I think what Professor Jonathan Edwards means by evidence is evidence of the highest standard, which I think would be phase III clinical trials. That I believe is the sort of evidence required before the UK NHS will consider allowing the routine prescription a drug or therapy.
However, there are also lower standards of evidence, such as the single
study by Dr Lerner on Valtrex and/or Valcyte for Herpesviridae-associated ME/CFS, which followed 142 ME/CFS patients, for up to six years in some cases.
This evidence would not be accepted by the NHS, but as a patient you may feel that there is enough evidence there for you to give it a try.
If you look at Table 3 (copied below) from the Lerner study, you see how the average
Energy Index Point Score (EIPS) of the antiviral-treated patients improved slowly over the years. The table shows the figures at three month intervals, so the row that I have highlighted in green shows the improvement in the EIPS (mean) after two years.
Table 3. Improvements in Energy Index Point Score over
time for ME/CFS patients given Valtrex and/or Valcyte
You can see that on average, Dr Lerner's patients started with an EIPS (mean) of just over 4, and two years later, on average they achieved a score of just over 6. So that is a two point increase over 2 years.
Note that on the EIPS:
Level 4 = Out of bed sitting, standing, walking 4 - 6 hours per day (the rest of the day in bed).

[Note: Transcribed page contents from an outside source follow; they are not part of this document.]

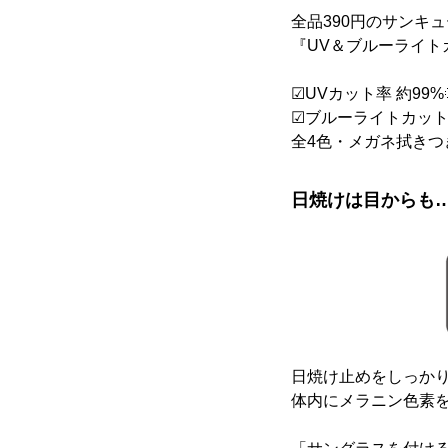
全品390円のサンキ
『UV＆ブルーライト
☑︎UVカット率 約99%
☑︎ブルーライトカット率
全4色・メガネ拭きつ
日焼けは目からも
日焼け止めをしっか
体内にメラニン色素を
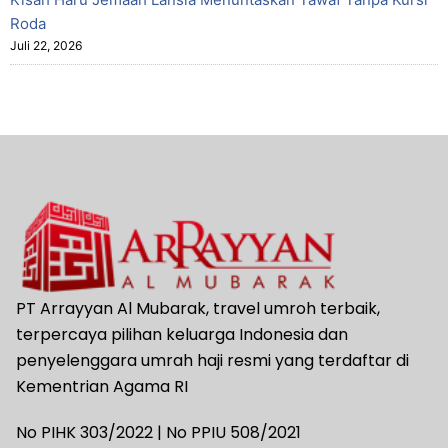
Roda
Juli 22, 2026
PT Arrayyan Al Mubarak, travel umroh terbaik,
terpercaya pilihan keluarga Indonesia dan
penyelenggara umrah haji resmi yang terdaftar di
Kementrian Agama RI
No PIHK 303/2022 | No PPIU 508/2021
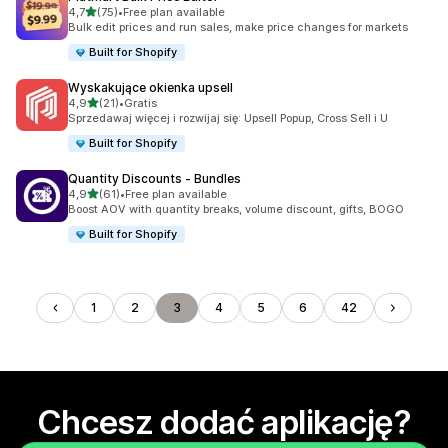
na 5 gwiazdek
4,7
(75)
•
Free plan available
Łączna liczba recenzji: 75
Bulk edit prices and run sales, make price changes for markets
Built for Shopify
Wyskakujące okienka upsell
na 5 gwiazdek
4,9
(21)
•
Gratis
Łączna liczba recenzji: 21
Sprzedawaj więcej i rozwijaj się: Upsell Popup, Cross Sell i U
Built for Shopify
Quantity Discounts ‑ Bundles
na 5 gwiazdek
4,9
(61)
•
Free plan available
Łączna liczba recenzji: 61
Boost AOV with quantity breaks, volume discount, gifts, BOGO
Built for Shopify
1
2
3
4
5
6
42
Chcesz dodać aplikację?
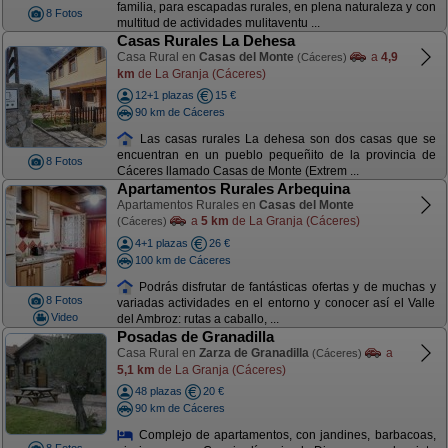
familia, para escapadas rurales, en plena naturaleza y con
8 Fotos
multitud de actividades mulitaventu ...
Casas Rurales La Dehesa
Casa Rural en
Casas del Monte
a
4,9
(Cáceres)
km
de La Granja (Cáceres)
12+1 plazas
15 €
90 km de Cáceres
Las casas rurales La dehesa son dos casas que se
encuentran en un pueblo pequeñito de la provincia de
8 Fotos
Cáceres llamado Casas de Monte (Extrem ...
Apartamentos Rurales Arbequina
Apartamentos Rurales en
Casas del Monte
a
5 km
de La Granja (Cáceres)
(Cáceres)
4+1 plazas
26 €
100 km de Cáceres
Podrás disfrutar de fantásticas ofertas y de muchas y
8 Fotos
variadas actividades en el entorno y conocer así el Valle
Video
del Ambroz: rutas a caballo, ...
Posadas de Granadilla
Casa Rural en
Zarza de Granadilla
a
(Cáceres)
5,1 km
de La Granja (Cáceres)
48 plazas
20 €
90 km de Cáceres
Complejo de apartamentos, con jandines, barbacoas,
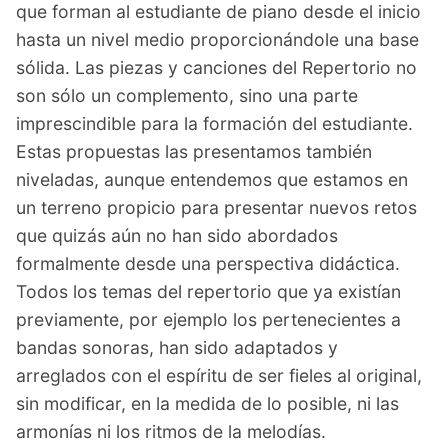
que forman al estudiante de piano desde el inicio
hasta un nivel medio proporcionándole una base
sólida. Las piezas y canciones del Repertorio no
son sólo un complemento, sino una parte
imprescindible para la formación del estudiante.
Estas propuestas las presentamos también
niveladas, aunque entendemos que estamos en
un terreno propicio para presentar nuevos retos
que quizás aún no han sido abordados
formalmente desde una perspectiva didáctica.
Todos los temas del repertorio que ya existían
previamente, por ejemplo los pertenecientes a
bandas sonoras, han sido adaptados y
arreglados con el espíritu de ser fieles al original,
sin modificar, en la medida de lo posible, ni las
armonías ni los ritmos de la melodías.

Level 6 = Daily naps in bed, may maintain a 40 hour sedentary work week plus light, limited housekeeping and/or social activities.
Dr Lerner found that 75% of the patients he treated increased their Energy Index Point Score by at least 1 point. So most patients do have some response.

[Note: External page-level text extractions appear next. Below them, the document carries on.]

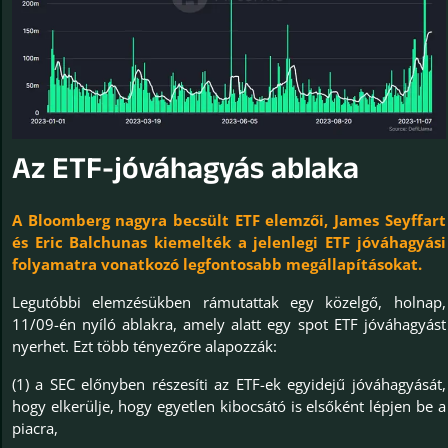
Az ETF-jóváhagyás ablaka
A Bloomberg nagyra becsült ETF elemzői, James Seyffart
és Eric Balchunas kiemelték a jelenlegi ETF jóváhagyási
folyamatra vonatkozó legfontosabb megállapításokat.
Legutóbbi elemzésükben rámutattak egy közelgő, holnap,
11/09-én nyíló ablakra, amely alatt egy spot ETF jóváhagyást
nyerhet. Ezt több tényezőre alapozzák:
(1) a SEC előnyben részesíti az ETF-ek egyidejű jóváhagyását,
hogy elkerülje, hogy egyetlen kibocsátó is elsőként lépjen be a
piacra,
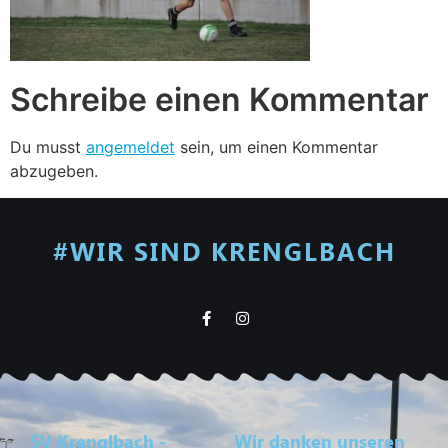
Schreibe einen Kommentar
Du musst
angemeldet
sein, um einen Kommentar
abzugeben.
#WIR SIND KRENGLBACH
SV Krenglbach -
Wir danken unseren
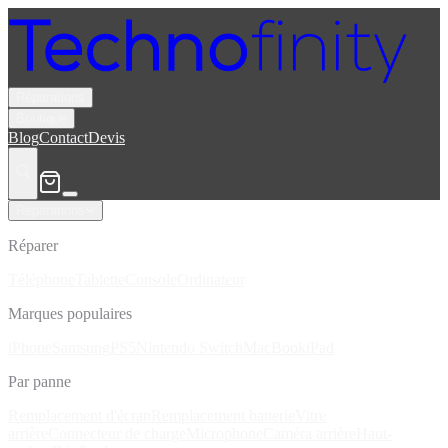
Réparations
Boutique
Blog
Contact
Devis
Réparations
Réparer
Téléphone
Tablette
Console
Ordinateur
Marques populaires
iPhone
Samsung
PS5
Nintendo Switch
MacBook
iPad
Par panne
Remplacement d'écran
Remplacement batterie
Vitre
arrière
Connecteur de charge
Microphone
Caméra arrière
Haut-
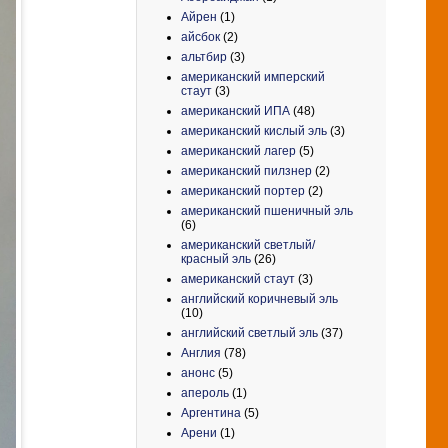
Айрен
(1)
айсбок
(2)
альтбир
(3)
американский имперский
стаут
(3)
американский ИПА
(48)
американский кислый эль
(3)
американский лагер
(5)
американский пилзнер
(2)
американский портер
(2)
американский пшеничный эль
(6)
американский светлый/
красный эль
(26)
американский стаут
(3)
английский коричневый эль
(10)
английский светлый эль
(37)
Англия
(78)
анонс
(5)
апероль
(1)
Аргентина
(5)
Арени
(1)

When the patient only had EBV infections, they were treated with Valtrex (or Famvir) 1,000 mg every six hours.
If the patient had HHV-6 or cytomegalovirus, they were give Valcyte 450 mg x 3 daily.
What not very clear in Dr Lerner's study is the relative efficacy of antiviral treatment for EBV-associated ME/CFS using Valtrex (or Famvir), compared to the efficacy of antiviral treatment for HHV-6- or cytomegalovirus-associated ME/CFS using Valcyte. This is because Lerner combines all his patients who have one or more of these 3 Herpesviridae infections into a single group, so in his data you cannot focus solely on for example the efficacy of Valtrex for EBV-associated ME/CFS.
Note: the fact that this study showed ME/CFS patients improving on antivirals does not prove that ME/CFS is necessarily a viral disease. The viruses involved may simply be exacerbating the pathophysiology of ME/CFS, which may well be an autoimmune pathophysiology.